→ **TUGAS A**
Kutip bagian teks yang diberikan mulai dari "Yang kami anggap" sampai dengan "yang berani mengusik.".

→ **TEKS YANG DIBERIKAN**
BANYAK utusan rakyat dari berbagai daerah langsung datang
mengadu ke DPR Pusat. Para anggota DPRD sendiri banyak yang
menanggapi gejala ini.
Yang kami anggap menarik adalah pendapat Bapak A.A. Navis dan
Ramli, masing-masing anggota DPRD Tk. I Sumatera Barat dan DPRD
Tk II Sumatera Barat Utara. (TEMPO, 7 April). Memang betul,
komposisi anggota DPRD terlalu banyak berasal dari pegawai
negeri/pegawai daerah, dan dari ibukota kabupaten pula, atau
berdomisili di kota kabupaten. Malah bupati kepala daerah ikut
menggarap dan menentukan calon anggota DPRD yang berasal dari
pegawai negeri/daerah itu. Jadi mental anak buah tetap
terpelihara, sehingga bapak buah tak ada yang berani mengusik.

→ **BAHAN YANG DIBERIKAN**
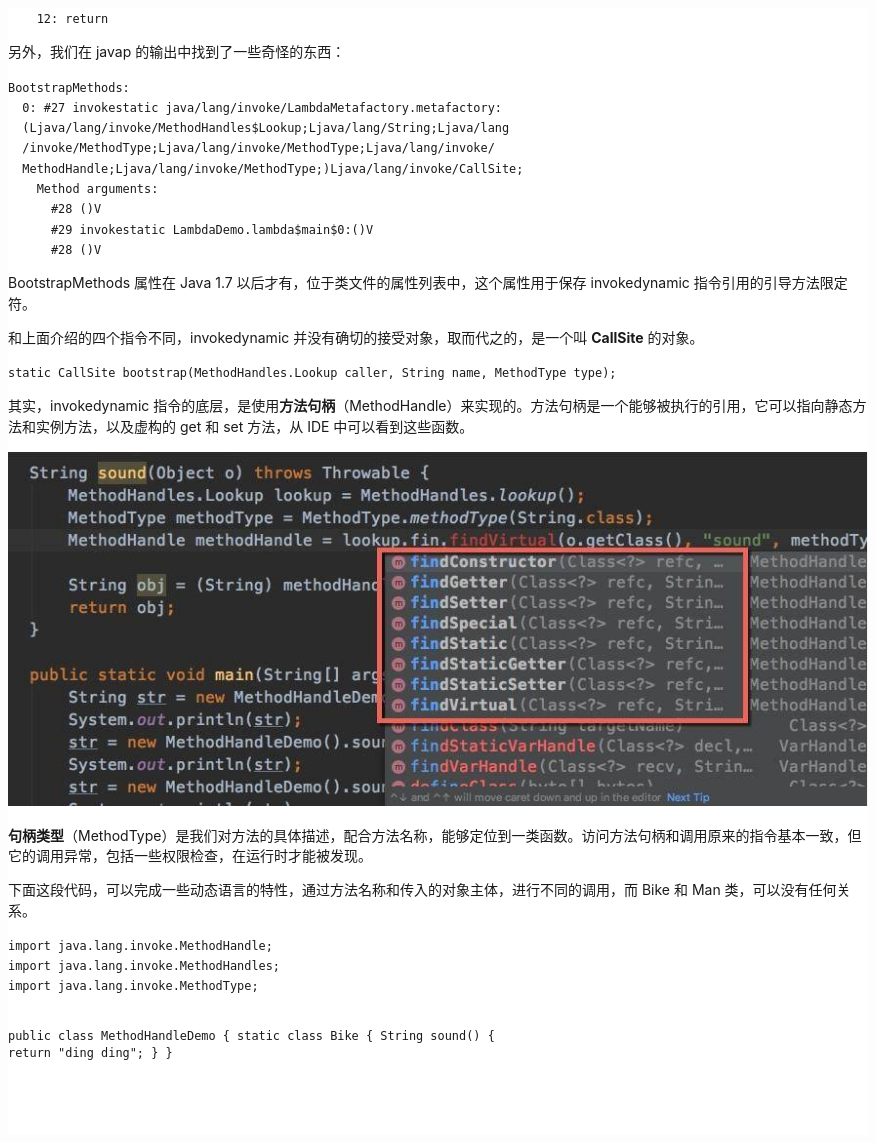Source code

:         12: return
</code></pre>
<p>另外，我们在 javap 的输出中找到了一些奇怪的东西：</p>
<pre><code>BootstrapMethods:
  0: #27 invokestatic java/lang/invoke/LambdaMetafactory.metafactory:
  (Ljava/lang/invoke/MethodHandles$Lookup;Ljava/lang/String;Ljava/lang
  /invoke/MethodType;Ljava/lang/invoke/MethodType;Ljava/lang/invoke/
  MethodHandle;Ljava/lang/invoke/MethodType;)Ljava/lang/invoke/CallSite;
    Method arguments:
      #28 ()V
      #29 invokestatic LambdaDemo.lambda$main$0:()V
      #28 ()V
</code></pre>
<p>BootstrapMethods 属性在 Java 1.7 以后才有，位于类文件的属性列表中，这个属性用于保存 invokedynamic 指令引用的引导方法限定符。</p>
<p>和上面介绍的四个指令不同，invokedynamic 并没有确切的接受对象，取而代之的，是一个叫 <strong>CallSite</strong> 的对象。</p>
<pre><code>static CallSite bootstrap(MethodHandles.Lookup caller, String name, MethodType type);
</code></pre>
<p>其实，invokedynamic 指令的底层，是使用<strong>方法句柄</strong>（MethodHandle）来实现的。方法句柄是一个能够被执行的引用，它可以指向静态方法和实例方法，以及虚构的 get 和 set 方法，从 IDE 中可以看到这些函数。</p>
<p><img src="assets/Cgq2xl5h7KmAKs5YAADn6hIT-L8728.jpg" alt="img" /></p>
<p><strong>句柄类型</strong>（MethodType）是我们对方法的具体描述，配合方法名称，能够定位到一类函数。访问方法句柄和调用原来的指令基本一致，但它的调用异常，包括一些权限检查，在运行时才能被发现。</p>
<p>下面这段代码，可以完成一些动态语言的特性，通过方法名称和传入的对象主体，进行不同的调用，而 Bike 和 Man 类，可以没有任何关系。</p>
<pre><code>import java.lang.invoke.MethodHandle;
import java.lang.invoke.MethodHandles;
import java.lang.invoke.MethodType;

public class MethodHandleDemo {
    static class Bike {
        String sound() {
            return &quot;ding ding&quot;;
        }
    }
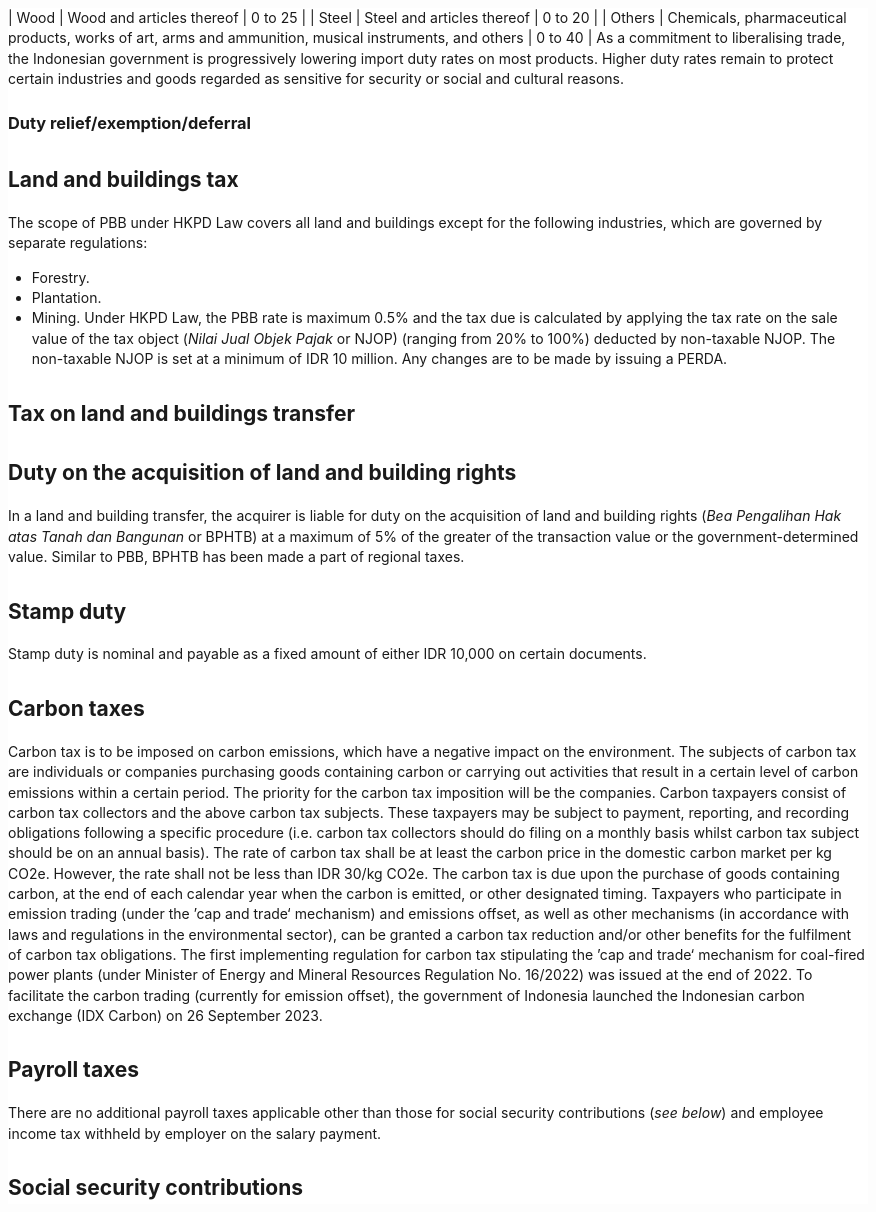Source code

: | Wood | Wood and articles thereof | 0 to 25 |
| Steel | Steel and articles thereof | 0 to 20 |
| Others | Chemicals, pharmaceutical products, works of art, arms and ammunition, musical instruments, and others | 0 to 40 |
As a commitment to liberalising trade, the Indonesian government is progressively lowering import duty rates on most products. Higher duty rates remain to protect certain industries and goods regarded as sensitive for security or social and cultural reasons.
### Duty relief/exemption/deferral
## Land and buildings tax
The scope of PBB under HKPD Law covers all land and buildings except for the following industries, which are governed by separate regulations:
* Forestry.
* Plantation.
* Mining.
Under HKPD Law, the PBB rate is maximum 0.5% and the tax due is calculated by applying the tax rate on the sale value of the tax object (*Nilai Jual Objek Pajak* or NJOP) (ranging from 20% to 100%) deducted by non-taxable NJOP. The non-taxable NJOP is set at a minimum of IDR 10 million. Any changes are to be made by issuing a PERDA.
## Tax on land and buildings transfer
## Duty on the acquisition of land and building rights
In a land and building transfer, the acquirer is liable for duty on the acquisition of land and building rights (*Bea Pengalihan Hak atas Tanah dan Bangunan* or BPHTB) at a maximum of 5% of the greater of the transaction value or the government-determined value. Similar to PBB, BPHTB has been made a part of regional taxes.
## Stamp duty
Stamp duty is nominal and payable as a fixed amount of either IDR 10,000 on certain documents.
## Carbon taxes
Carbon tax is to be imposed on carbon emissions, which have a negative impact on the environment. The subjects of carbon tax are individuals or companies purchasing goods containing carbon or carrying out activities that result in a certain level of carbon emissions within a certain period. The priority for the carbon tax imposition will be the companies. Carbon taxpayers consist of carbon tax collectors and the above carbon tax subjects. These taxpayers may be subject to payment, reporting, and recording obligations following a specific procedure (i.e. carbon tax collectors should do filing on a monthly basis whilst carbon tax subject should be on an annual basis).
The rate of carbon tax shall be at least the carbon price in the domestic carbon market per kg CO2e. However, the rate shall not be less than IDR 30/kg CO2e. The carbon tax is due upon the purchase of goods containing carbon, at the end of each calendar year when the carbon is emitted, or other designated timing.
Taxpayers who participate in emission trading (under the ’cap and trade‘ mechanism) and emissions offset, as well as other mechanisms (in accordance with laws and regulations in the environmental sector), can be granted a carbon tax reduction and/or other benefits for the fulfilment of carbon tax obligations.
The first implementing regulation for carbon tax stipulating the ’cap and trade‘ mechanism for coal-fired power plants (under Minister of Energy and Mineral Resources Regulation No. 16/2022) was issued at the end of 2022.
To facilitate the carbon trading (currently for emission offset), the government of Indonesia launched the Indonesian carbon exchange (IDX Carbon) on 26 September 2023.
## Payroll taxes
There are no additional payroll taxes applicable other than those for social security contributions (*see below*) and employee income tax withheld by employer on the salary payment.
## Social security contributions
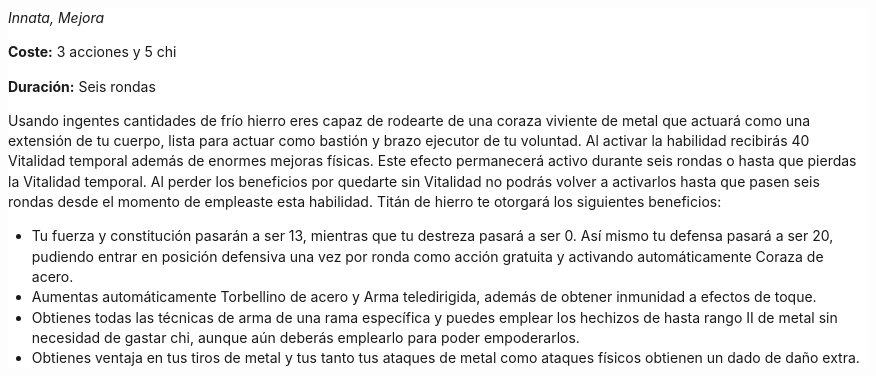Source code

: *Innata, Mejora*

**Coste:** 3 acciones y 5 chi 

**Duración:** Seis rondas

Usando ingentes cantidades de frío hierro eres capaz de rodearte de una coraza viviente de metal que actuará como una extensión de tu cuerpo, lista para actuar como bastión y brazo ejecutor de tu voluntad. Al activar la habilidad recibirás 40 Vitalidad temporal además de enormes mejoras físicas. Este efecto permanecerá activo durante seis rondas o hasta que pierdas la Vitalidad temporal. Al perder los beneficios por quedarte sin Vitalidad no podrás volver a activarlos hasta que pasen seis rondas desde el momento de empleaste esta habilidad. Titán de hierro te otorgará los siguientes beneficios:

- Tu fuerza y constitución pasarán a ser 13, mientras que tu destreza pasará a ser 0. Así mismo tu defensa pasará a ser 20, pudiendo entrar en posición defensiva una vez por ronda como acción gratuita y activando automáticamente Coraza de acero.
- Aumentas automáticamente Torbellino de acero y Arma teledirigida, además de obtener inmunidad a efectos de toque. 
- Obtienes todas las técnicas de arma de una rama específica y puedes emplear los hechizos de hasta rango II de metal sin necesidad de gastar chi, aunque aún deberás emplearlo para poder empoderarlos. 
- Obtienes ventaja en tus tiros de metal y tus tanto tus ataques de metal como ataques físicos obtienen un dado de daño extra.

→ **TUGAS B**
Tampilkan semua baris yang mengandung kata "BootstrapMethods", dengan membedakan huruf besar dan huruf kecil.

→ **HASIL LATIHAN A**
Yang kami anggap menarik adalah pendapat Bapak A.A. Navis dan
Ramli, masing-masing anggota DPRD Tk. I Sumatera Barat dan DPRD
Tk II Sumatera Barat Utara. (TEMPO, 7 April). Memang betul,
komposisi anggota DPRD terlalu banyak berasal dari pegawai
negeri/pegawai daerah, dan dari ibukota kabupaten pula, atau
berdomisili di kota kabupaten. Malah bupati kepala daerah ikut
menggarap dan menentukan calon anggota DPRD yang berasal dari
pegawai negeri/daerah itu. Jadi mental anak buah tetap
terpelihara, sehingga bapak buah tak ada yang berani mengusik.

→ **HASIL LATIHAN B**
<pre><code>BootstrapMethods:
<p>BootstrapMethods 属性在 Java 1.7 以后才有，位于类文件的属性列表中，这个属性用于保存 invokedynamic 指令引用的引导方法限定符。</p>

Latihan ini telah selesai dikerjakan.